I once heard Rav Ginsburg teach that although most of the Torah has already been revealed, we are still waiting for the revelation of the Torah of the Moshiach: the Torah of song. Rebbe Nachman teaches about the healing power of song in his story "The Seven Beggars", in which he describes a (mythical?) castle made all of water, which represents the healing power of the 10 types of song, which are sourced in 10 types of joy.  (see my album The Water Castle for a musical rendering of this story http://www.cdbaby.com/cd/tzionaachishena4) Although each one of us has experienced firsthand the amazing power of music to transform our mood, spiritual outlook, and even affect our physical state, our knowledge of this musical medicine is at a very beginning stage.

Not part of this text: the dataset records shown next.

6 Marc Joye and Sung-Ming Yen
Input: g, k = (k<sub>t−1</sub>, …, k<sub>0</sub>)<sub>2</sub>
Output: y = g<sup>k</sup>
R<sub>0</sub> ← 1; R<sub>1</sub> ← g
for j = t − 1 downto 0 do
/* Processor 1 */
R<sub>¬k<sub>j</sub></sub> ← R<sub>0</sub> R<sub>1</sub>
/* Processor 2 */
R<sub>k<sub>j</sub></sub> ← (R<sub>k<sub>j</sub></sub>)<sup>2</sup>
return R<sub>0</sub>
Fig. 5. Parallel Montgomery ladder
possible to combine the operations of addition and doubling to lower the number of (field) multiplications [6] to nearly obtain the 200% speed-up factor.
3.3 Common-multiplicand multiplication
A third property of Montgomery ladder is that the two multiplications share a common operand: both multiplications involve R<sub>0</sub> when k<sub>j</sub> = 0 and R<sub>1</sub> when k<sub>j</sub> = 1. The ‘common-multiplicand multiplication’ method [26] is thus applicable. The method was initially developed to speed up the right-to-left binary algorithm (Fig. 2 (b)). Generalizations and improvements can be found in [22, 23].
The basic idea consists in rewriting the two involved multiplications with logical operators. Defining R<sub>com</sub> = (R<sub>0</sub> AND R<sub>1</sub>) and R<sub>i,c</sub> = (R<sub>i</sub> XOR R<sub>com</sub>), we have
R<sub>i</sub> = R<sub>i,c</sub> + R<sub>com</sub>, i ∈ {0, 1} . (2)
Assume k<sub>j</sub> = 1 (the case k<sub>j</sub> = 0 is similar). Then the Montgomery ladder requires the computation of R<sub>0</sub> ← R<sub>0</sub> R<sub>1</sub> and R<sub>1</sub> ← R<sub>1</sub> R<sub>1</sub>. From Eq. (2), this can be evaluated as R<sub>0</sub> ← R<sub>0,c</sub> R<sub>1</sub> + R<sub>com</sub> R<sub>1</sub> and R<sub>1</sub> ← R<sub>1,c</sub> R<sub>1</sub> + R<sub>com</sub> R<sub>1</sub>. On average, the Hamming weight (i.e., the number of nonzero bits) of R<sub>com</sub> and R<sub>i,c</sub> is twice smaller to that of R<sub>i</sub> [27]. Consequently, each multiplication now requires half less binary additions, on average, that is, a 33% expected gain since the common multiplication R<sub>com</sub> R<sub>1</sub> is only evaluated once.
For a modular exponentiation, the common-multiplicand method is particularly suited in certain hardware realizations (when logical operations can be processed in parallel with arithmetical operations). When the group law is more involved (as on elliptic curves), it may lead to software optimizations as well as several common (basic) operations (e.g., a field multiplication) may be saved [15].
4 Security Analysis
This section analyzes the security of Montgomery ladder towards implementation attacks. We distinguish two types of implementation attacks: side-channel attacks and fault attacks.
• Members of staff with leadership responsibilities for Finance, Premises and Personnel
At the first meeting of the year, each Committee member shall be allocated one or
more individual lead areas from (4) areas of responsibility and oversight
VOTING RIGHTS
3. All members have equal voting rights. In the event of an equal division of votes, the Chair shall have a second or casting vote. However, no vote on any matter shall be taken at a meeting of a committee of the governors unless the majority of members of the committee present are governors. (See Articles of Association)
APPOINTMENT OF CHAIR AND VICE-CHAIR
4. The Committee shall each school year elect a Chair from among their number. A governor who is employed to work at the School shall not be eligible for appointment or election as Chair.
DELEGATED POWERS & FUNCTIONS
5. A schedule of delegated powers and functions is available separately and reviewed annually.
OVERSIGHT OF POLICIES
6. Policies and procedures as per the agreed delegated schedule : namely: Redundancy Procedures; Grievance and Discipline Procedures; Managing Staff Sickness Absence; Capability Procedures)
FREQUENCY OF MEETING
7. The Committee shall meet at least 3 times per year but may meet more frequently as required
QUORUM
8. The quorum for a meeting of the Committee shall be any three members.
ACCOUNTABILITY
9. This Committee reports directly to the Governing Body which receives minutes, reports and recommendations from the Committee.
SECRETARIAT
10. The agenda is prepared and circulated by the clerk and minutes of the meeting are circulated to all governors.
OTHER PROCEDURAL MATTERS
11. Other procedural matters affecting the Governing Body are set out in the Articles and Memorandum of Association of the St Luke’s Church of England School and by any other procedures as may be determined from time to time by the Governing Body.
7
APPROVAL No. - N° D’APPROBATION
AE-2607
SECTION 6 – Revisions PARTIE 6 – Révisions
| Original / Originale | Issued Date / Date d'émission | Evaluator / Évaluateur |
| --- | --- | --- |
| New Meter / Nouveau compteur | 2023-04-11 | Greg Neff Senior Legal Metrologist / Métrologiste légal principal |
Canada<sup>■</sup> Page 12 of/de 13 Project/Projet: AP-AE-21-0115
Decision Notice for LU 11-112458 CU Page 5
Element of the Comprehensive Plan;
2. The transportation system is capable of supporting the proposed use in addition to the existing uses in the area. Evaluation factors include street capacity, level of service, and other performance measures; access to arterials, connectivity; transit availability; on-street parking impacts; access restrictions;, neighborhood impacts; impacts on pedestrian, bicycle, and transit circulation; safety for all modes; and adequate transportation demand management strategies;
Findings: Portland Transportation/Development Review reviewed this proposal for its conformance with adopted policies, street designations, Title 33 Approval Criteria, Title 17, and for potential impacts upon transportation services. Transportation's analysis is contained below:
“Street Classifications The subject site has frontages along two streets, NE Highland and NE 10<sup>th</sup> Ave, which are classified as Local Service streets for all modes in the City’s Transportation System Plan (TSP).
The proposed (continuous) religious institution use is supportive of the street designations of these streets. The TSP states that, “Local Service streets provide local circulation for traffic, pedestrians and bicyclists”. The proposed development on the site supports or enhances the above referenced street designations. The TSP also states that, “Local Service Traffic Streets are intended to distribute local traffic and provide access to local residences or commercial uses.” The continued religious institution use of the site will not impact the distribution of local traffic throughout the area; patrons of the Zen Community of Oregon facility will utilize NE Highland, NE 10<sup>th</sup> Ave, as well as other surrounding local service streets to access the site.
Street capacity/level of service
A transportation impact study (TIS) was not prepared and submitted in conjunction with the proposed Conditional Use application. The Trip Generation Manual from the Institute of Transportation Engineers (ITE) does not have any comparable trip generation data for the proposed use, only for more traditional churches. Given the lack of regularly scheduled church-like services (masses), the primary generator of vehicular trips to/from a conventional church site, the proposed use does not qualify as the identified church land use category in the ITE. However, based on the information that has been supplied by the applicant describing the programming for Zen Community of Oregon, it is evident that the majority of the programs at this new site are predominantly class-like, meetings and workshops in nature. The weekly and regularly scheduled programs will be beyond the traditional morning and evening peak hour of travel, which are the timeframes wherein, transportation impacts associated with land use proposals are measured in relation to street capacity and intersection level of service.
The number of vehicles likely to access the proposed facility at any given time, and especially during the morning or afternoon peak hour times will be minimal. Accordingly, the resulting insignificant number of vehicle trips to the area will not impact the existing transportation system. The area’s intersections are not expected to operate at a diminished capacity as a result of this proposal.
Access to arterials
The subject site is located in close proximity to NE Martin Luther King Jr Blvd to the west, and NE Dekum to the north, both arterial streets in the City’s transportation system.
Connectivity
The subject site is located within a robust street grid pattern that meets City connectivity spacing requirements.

From ultrasounds, to using sound waves to break up gallstones, to the unfathomable meanings of the sounds of whales, to the effect of music on adolescent brain development, to the ability to use music to help Alzheimer's patients access both lost memory and verbal skills, we are just starting to notice and uncover this mystery. The Torah of Mashiach.

 

The Esh Kodesh, living at the time in the Warsaw Ghetto, as the atrocities of the concentrations camps were finally understood by those still counted among the living, wrote powerfully and heartbreakingly about the Magrepha, a small and mysterious shovel that was used in temple times for the gathering of the ashes of the sacrifices. Apparently, this tool, when used, created some fantastic number of sounds simultaneously, and was heard from great distances.  In learning about the ways that water was mixed with the Red Cow's ashes to purify the living from contact with the dead, we can start to both mourn all that was, all the losses that we have experienced, both as Jewish people collectively, and as individuals in our own lives, and also birth a vision of the future. No one can force a heart open or closed, but of all things in the world, the right song can penetrate even the most hardened hearts and constricted minds. We can see hints of the wonderous Water Castle in Simchat Beyt ha Shoevah, the pouring out of water ritual,  which brought about great joy, song, and prophecy, and the healing sounds of the Levites in the Temple, who worked in harmony with the Cohen priest to find the right sounds to break and find a new wholeness in the heart of the one seeking healing. We might even envision a water Temple, where the healing sounds of all kinds of joy (including Rina, the joy that follows tears) will be heard, and each person will receive the music specific to her own healing needs, whether on the physical, emotional, mental, or spiritual levels. Perhaps the healing sounds will produce their effects from the ethereal all the way down to the physical level, and our bodies themselves will rebirth in wholeness. The song of Miriam and the women can then act as our Red Heifer, as the pain of the past is reborn in the joy of the present, and, as the song says, "we will be like dreamers".